Two Oils Are Better Than One
The only hitch to including the mayonnaise was that the dressing needed to be refrigerated, and doing so caused the oil to solidify and the emulsion to break completely once it came to room temperature. But I had an idea.
I knew that extra-virgin olive oil solidifies when its molecules form a lattice and crystallize, and I knew I could prevent crystallization by cutting it with another type of oil. Vegetable oil would be the easiest and most neutral addition, so I tried ratios ranging from 10:1 to 2:1 of olive oil to vegetable oil and eventually found that the 2:1 ratio kept the dressing smooth and pourable directly from the refrigerator while still allowing the distinct flavor of the olive oil to come through.

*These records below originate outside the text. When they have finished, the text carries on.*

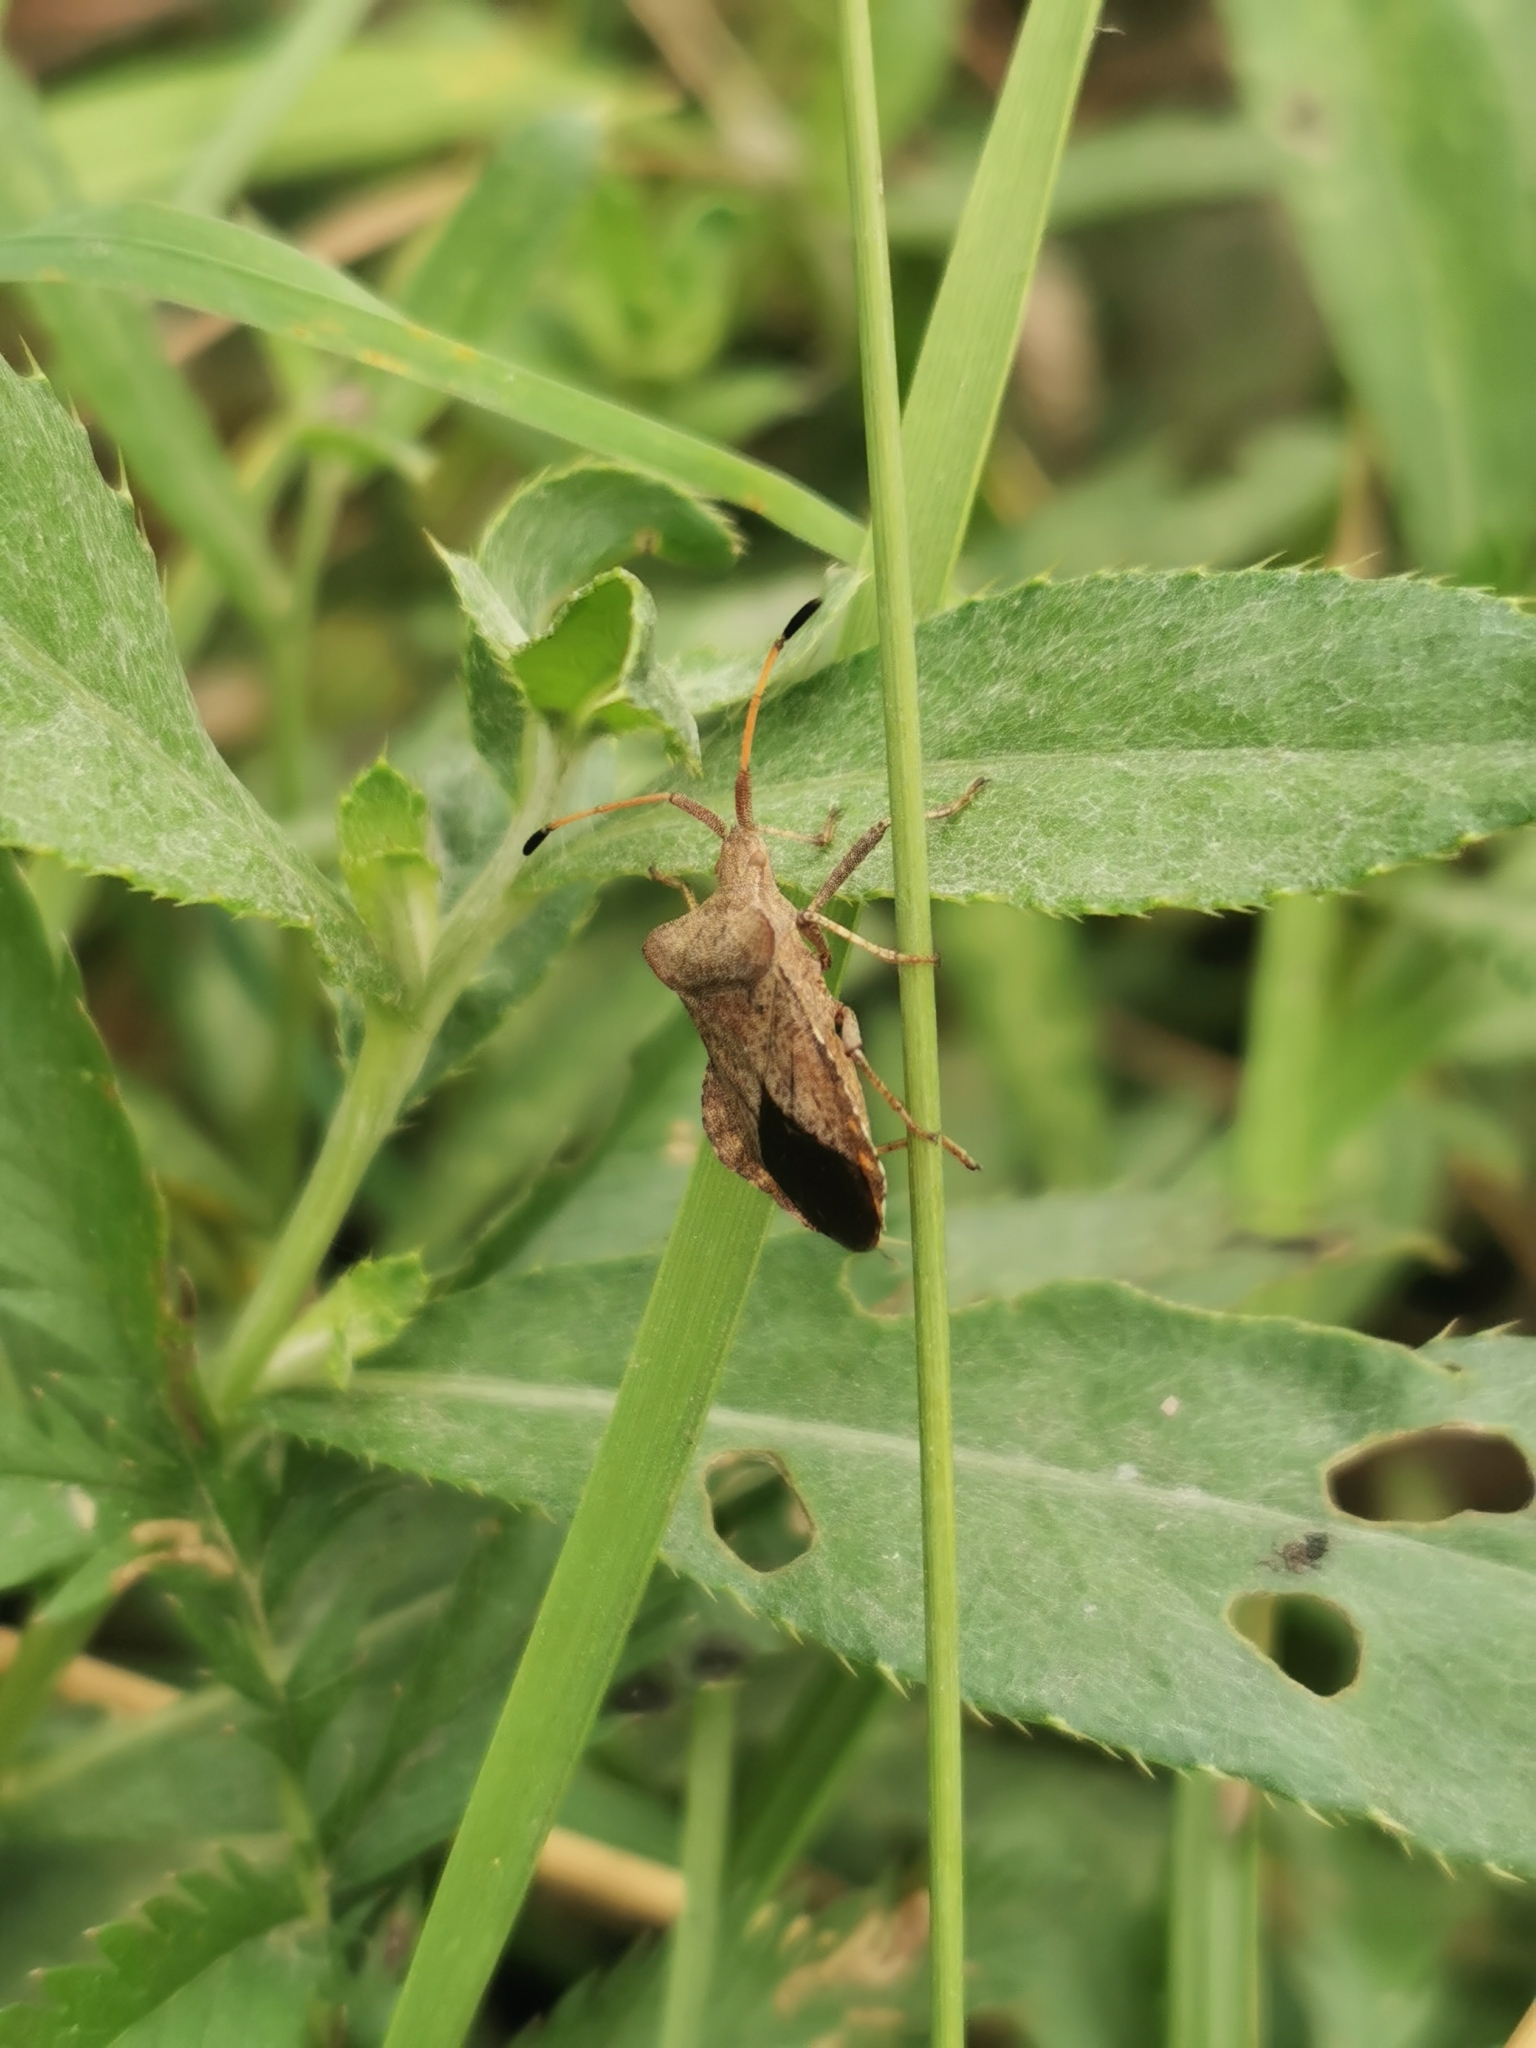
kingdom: Animalia
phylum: Arthropoda
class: Insecta
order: Hemiptera
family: Coreidae
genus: Coreus
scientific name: Coreus marginatus
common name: Dock bug
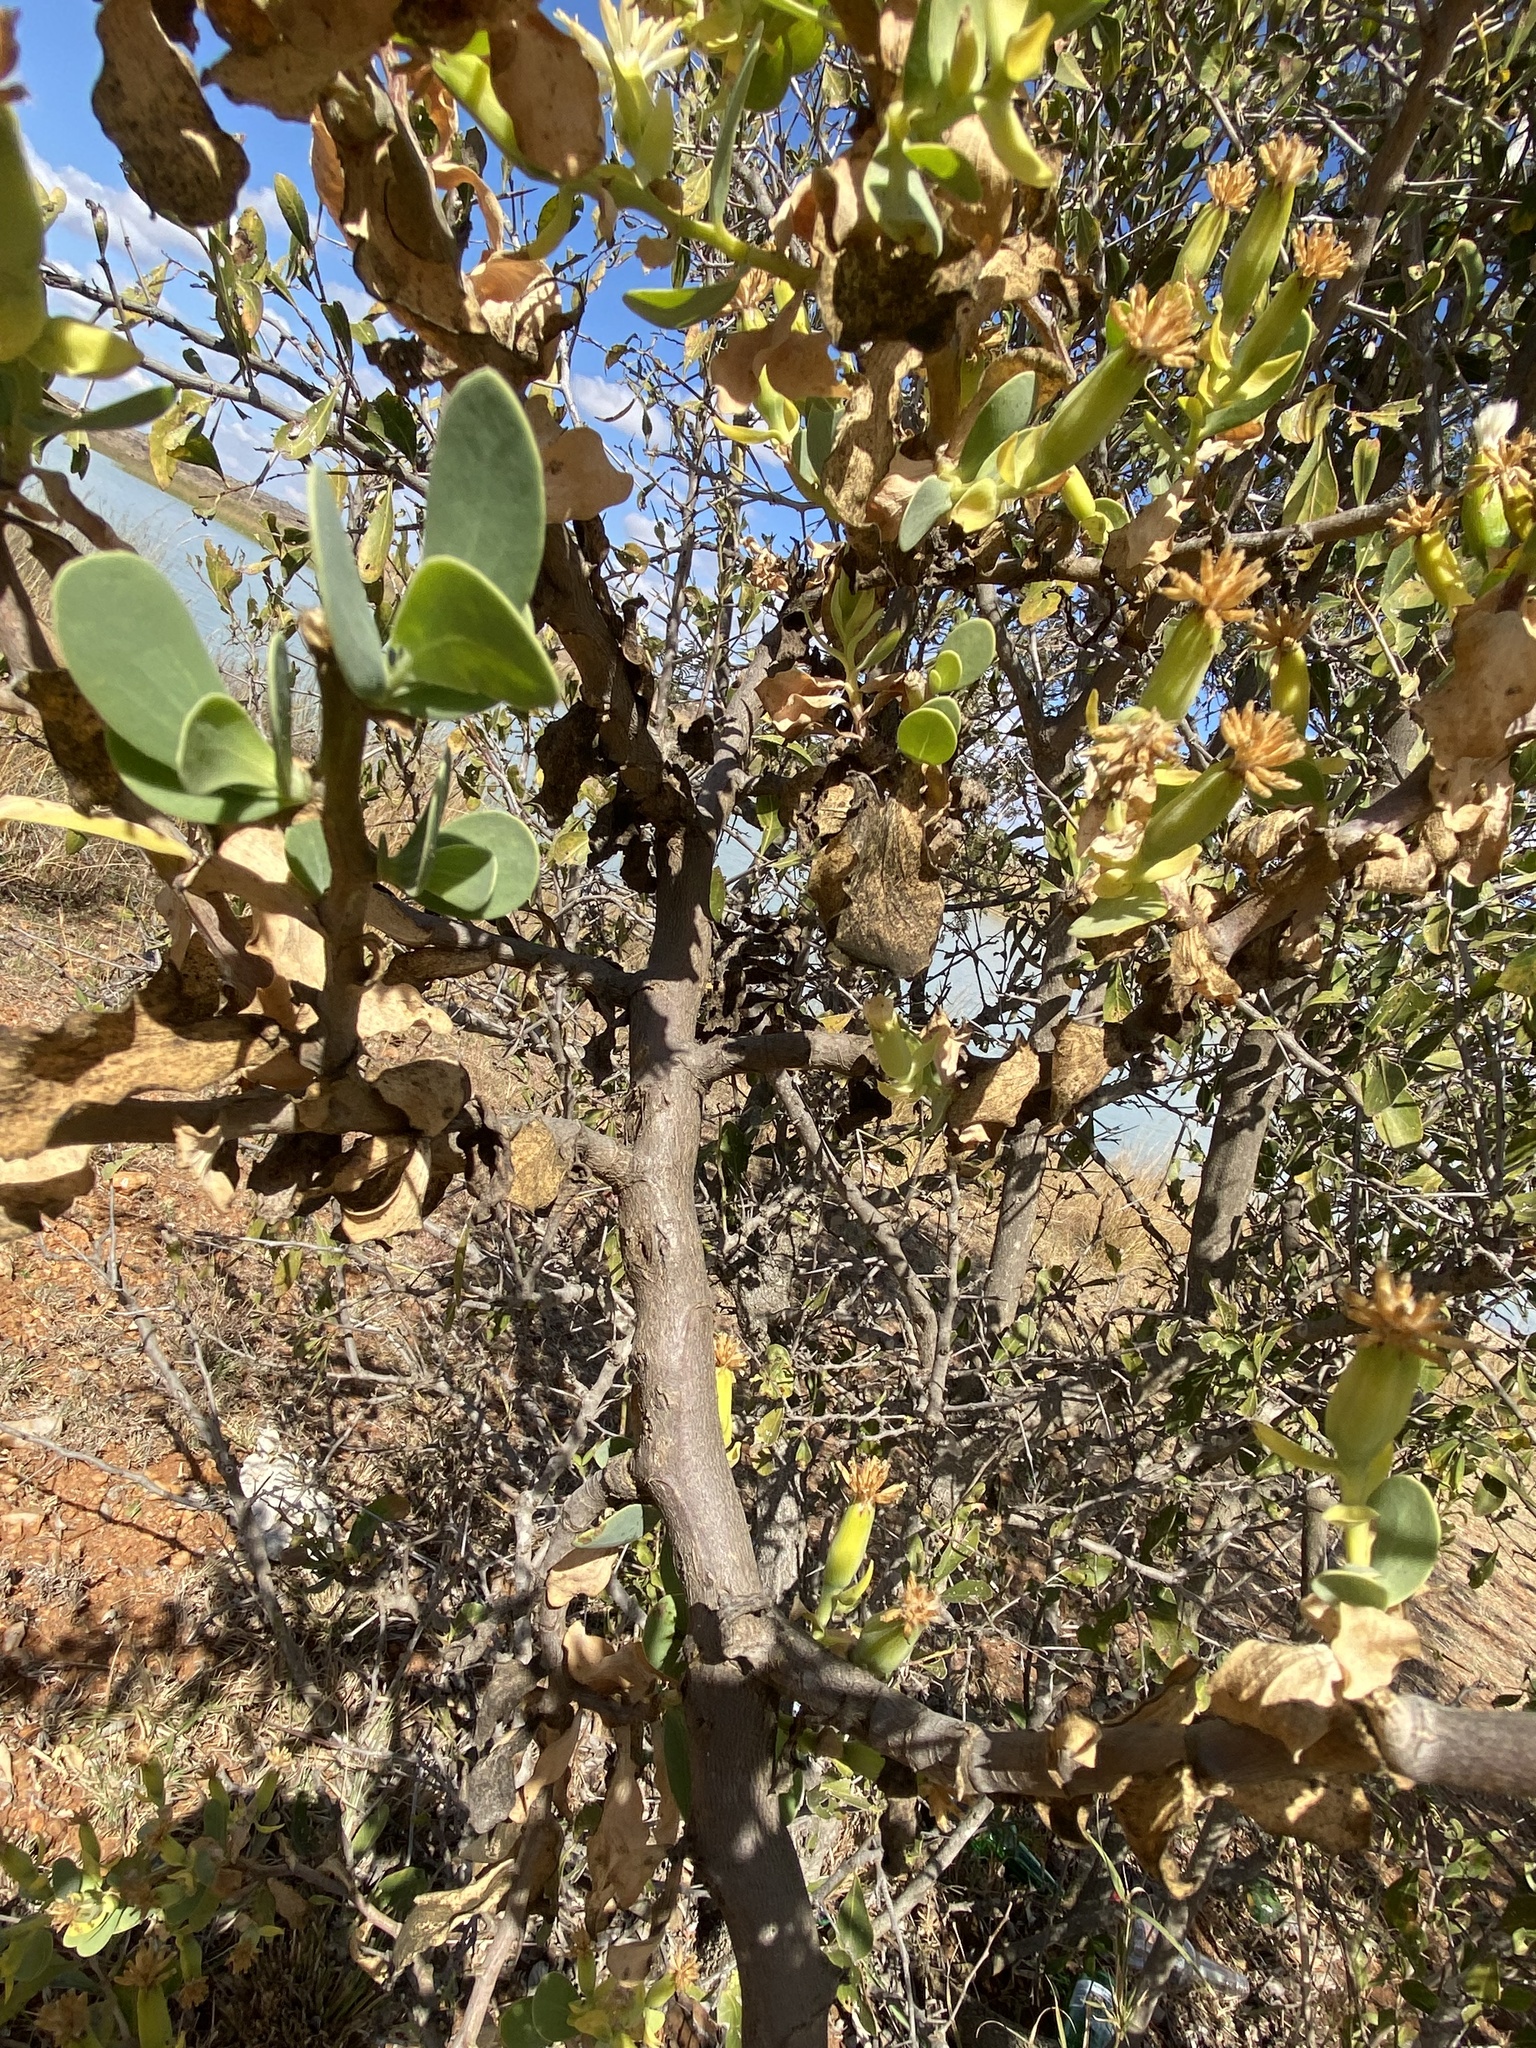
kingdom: Plantae
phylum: Tracheophyta
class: Magnoliopsida
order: Asterales
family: Asteraceae
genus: Lopholaena
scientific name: Lopholaena coriifolia
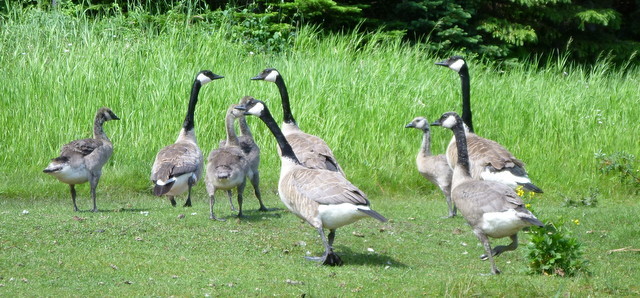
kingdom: Animalia
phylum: Chordata
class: Aves
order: Anseriformes
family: Anatidae
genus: Branta
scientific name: Branta canadensis
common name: Canada goose
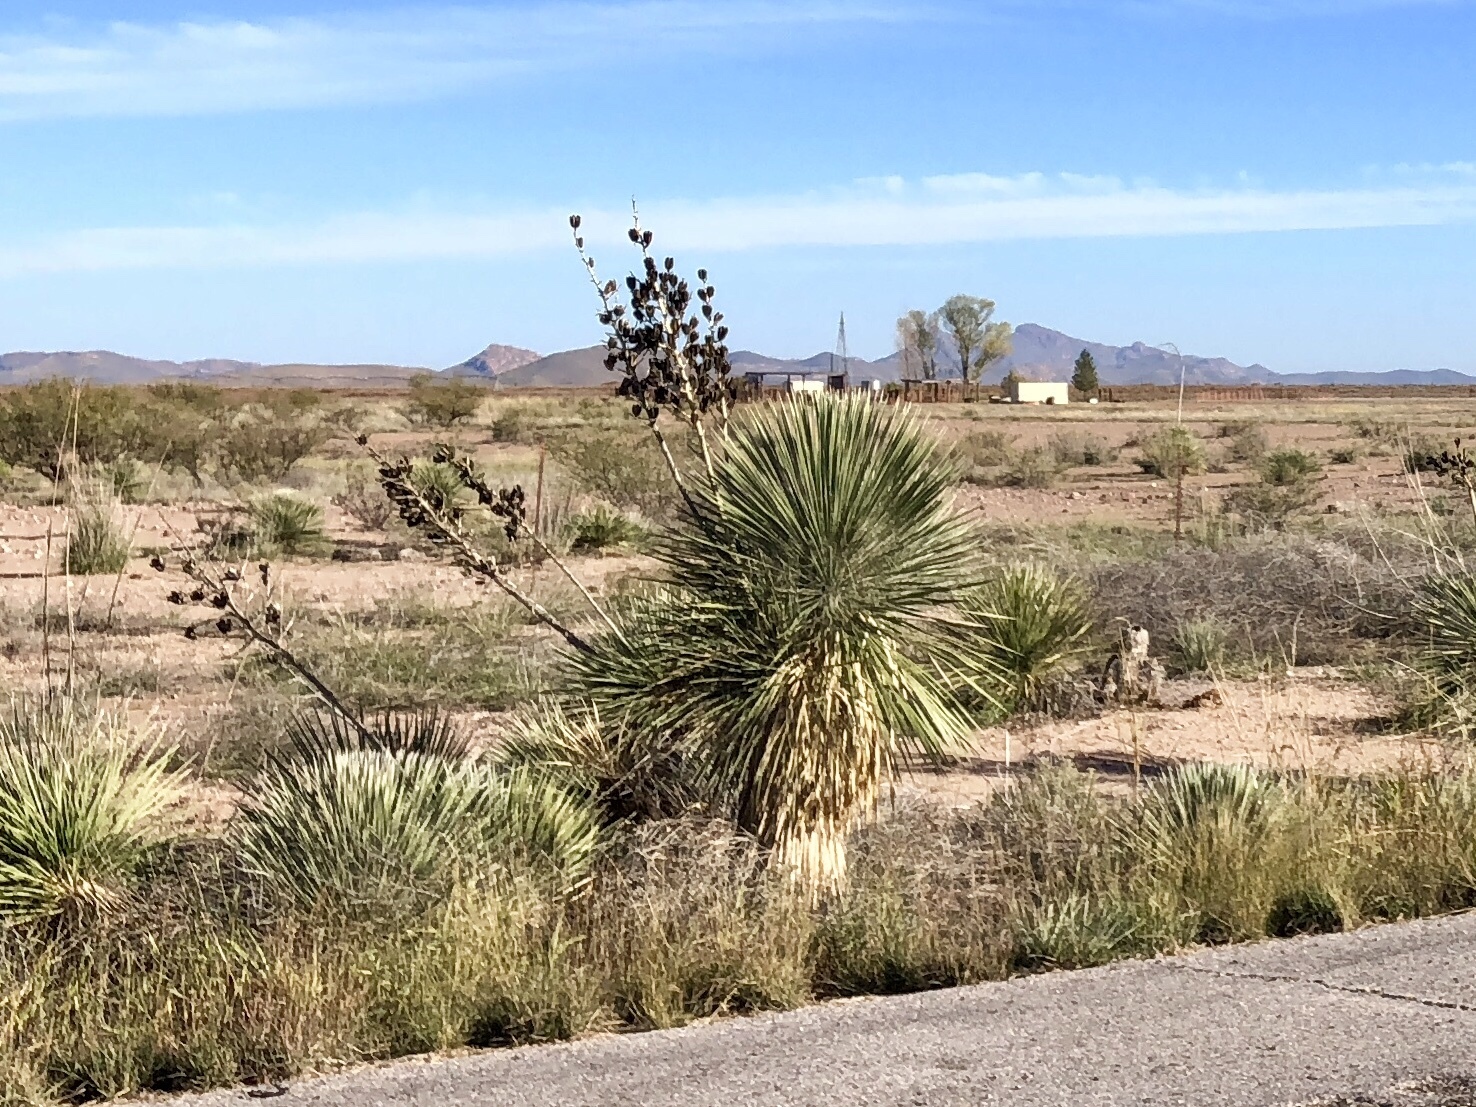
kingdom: Plantae
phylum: Tracheophyta
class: Liliopsida
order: Asparagales
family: Asparagaceae
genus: Yucca
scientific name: Yucca elata
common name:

My recipe was not only ideal for making ahead, but without the whisking, it was easier than any other vinaigrette I’d ever made. Plus, I could substitute other oils (like hazelnut or walnut) for the olive oil, use any number of wine vinegars or lemon juice, or even throw in aromatics like garlic and shallots. The template complemented just about any salad green I tried, from plain leafy lettuces to the heartier combinations I created using cooked chicken with spinach, watercress, and arugula. Making vinaigrette had just become a weekly rather than a daily affair.